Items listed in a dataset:

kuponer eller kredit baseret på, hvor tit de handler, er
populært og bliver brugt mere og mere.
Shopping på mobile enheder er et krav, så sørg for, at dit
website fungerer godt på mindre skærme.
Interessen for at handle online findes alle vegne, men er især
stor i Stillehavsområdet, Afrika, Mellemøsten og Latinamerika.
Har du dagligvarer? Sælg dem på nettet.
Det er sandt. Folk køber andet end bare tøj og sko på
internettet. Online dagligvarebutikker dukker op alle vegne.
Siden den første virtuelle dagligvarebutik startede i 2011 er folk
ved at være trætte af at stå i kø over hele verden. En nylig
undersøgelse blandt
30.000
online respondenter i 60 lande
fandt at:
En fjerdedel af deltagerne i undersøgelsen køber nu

==

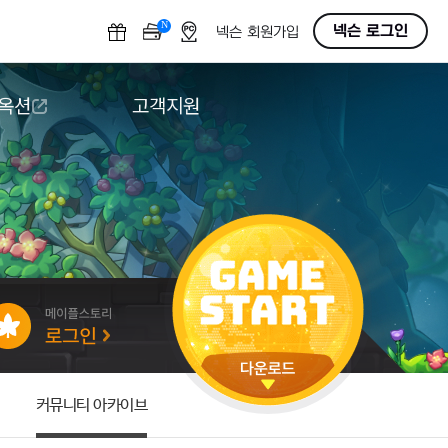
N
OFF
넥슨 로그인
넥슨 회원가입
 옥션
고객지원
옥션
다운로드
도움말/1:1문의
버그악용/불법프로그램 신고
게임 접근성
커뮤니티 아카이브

* * *

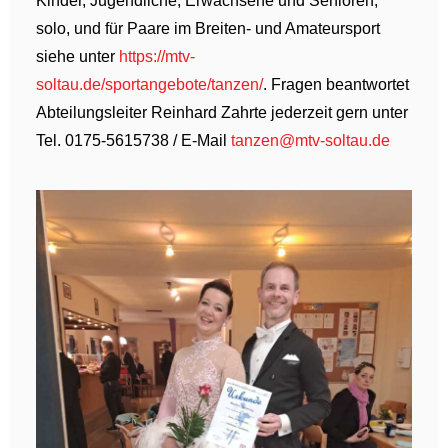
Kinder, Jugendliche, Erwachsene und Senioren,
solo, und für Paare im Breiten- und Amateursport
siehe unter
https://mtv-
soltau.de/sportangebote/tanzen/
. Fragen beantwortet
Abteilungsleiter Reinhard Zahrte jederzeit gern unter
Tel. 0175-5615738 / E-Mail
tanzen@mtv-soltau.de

◆ DIRECTIONS FOR THIS TASK ◆
Retype the lines of the records from the line containing "Kinder, Jugendliche, Erwachsene" through the line containing "tanzen@mtv-soltau.de", keeping every character and line break the same.

◆ ANSWER TO THIS TASK ◆
Kinder, Jugendliche, Erwachsene und Senioren,
solo, und für Paare im Breiten- und Amateursport
siehe unter
https://mtv-
soltau.de/sportangebote/tanzen/
. Fragen beantwortet
Abteilungsleiter Reinhard Zahrte jederzeit gern unter
Tel. 0175-5615738 / E-Mail
tanzen@mtv-soltau.de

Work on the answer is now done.